Conflict of interest: None.
Bihar is again the centre of an epidemic of visceral leishmaniasis (kala-azar) with an official estimate of 430000 cases over the past 11 years. Antimony has been the treatment of choice since 1920, but treatment is arduous, requiring daily intravenous injections for 21 days, and up to 83% of patients experience side effects of myalgia or arthralgia.1-1 The Bihar epidemic has also been exacerbated by a sharp increase in drug resistance, and in this paper 37% of patients were not cured by antimony.1-2
New drugs are urgently needed. Amphotericin B was the first alternative assessed, and in an open randomised trial produced significantly better parasite clearance (100% v 70%), resolution of fever, improvements in leucocyte and platelet counts, and regression of spleen size than antimony (sodium stibogluconate).1-3 The toxicity profile of amphotericin B in this population is poor, and it causes unpredictable drug induced myocarditis as well as anorexia, nausea, and vomiting.1-4 It has been successfully used in a lipid complex preparation but is prohibitively expensive.1-5
The aminoglycoside aminosidine has only recently been used in visceral leishmaniasis.1-6 Jha and colleagues’ well designed study shows that in Bihar aminosidine is more effective than sodium stibogluconate.1-2 Patients were appropriately recruited and randomly allocated to either the antimony compound or aminoglycoside, with an impressively high follow up rate in difficult conditions. The study could have been strengthened by blinding of treatments and by detailed auditory testing and HIV testing before treatment. Parasite culture and assessment of in vitro sensitivity to sodium stibogluconate would have produced interesting supplementary data. HIV infection is a risk factor for the development of visceral leishmaniasis1-7 and affects the response to treatment and the occurrence of side effects. The toxicity profile of aminosidine will be a crucial factor determining its usefulness in the field. The aminoglycosides are neuro-ototoxic and have been reported to cause high tone deafness.1-6 The present article does not document the specific side effects that were monitored for.

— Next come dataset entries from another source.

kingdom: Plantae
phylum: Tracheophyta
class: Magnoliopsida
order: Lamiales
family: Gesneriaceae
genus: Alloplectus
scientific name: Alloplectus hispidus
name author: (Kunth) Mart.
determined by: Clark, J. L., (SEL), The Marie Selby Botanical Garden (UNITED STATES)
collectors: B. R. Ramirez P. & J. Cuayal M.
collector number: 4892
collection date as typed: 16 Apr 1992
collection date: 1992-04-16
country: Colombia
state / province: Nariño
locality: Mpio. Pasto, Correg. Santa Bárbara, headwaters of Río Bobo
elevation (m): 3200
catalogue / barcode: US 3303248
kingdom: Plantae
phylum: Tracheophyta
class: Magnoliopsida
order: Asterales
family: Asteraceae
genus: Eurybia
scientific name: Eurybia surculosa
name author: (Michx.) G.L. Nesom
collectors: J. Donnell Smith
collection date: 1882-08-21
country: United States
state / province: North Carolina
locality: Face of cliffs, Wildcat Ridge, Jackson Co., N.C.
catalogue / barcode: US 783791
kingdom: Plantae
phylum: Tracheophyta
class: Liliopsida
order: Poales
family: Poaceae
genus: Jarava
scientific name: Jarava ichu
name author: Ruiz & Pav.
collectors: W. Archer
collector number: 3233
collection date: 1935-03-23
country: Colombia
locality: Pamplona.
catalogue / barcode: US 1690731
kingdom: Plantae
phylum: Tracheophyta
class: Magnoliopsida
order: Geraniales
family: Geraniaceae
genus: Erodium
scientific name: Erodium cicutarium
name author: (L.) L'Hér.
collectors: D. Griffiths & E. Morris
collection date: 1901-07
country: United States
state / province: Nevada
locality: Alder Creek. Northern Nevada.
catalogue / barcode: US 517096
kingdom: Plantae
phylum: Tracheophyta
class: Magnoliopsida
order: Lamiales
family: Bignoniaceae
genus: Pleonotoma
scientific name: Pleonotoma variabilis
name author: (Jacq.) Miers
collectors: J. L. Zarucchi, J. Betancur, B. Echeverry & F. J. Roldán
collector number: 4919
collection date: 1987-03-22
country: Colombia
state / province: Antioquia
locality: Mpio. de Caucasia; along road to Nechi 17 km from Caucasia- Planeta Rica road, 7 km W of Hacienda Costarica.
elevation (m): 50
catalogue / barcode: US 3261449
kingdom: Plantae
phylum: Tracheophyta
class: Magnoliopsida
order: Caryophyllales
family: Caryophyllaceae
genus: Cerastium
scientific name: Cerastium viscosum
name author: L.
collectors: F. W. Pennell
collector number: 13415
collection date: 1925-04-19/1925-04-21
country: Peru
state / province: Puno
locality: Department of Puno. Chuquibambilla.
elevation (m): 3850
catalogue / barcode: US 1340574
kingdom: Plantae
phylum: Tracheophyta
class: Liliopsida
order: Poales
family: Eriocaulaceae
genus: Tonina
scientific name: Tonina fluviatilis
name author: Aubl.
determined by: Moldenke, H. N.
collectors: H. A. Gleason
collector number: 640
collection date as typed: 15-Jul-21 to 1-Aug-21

The epidemic of visceral leishmaniasis has been expensive, costing an estimated $250m for treatment alone. It is difficult to calculate the full cost of treatment, but the cheapest drug costs per course are sodium stibogluconate (locally produced in India, $16), aminosidine ($50), amphotericin ($60), and AmBisome ($2000) (A Bryceson, personal communication).
The authors’ recommendation of using aminosidine alone may cause future problems. Monotherapy is problematic when used for controlling any intracellular organism; drug resistance developed in both leprosy and tuberculosis during the eras of monotherapy. Other studies suggest that a combination of aminosidine and sodium stibogluconate is more effective than the latter alone.1-8
A final irony is that aminosidine is not currently being marketed. Farmitalia-Carlo Erba originally produced the drug, but during a series of takeovers production slowed and marketing stopped. Once again the needs of patients with a tropical disease have not been able to compete with the high finances of drug companies.